■ **What you need to do**
Please explain, in one to three sentences, why the page on Iter's automatic feature branches says Iter rebases the feature branch onto main and fast-forward merges once the review returns PASS.

Iter Iter

Automatic Feature Branches

Every feature request gets its own git branch, automatic commits at each pipeline phase, and safe rebase-and-merge when the review passes. Zero manual git commands.

Git branches, commits, and working tree

How it works

1

Branch creation

When orchestration starts, Iter creates a feature branch from main. Branch names follow the pattern feat/req-001-add-user-auth, derived from the request description.

2

Phase-based commits

Changes are committed at each pipeline phase - after execution, after review pass, and after each fix cycle. Commit messages include request ID, run ID, and phase metadata.

3

Safe merge

When the review returns PASS, Iter rebases the feature branch onto main and fast-forward merges. This guarantees a clean, linear commit history with no merge commits.

4

Conflict handling

If rebase detects conflicts, the merge is aborted and the feature branch is preserved intact. The request is marked with conflict status so you can resolve manually.

■ **Information shown**

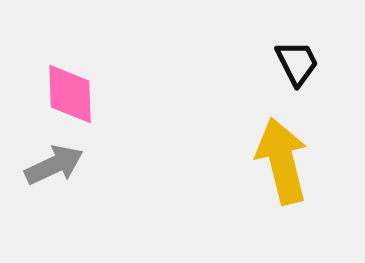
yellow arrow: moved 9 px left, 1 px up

■ **Exercise output**
Iter rebases the feature branch onto main and then fast-forward merges because this guarantees a clean, linear commit history with no merge commits.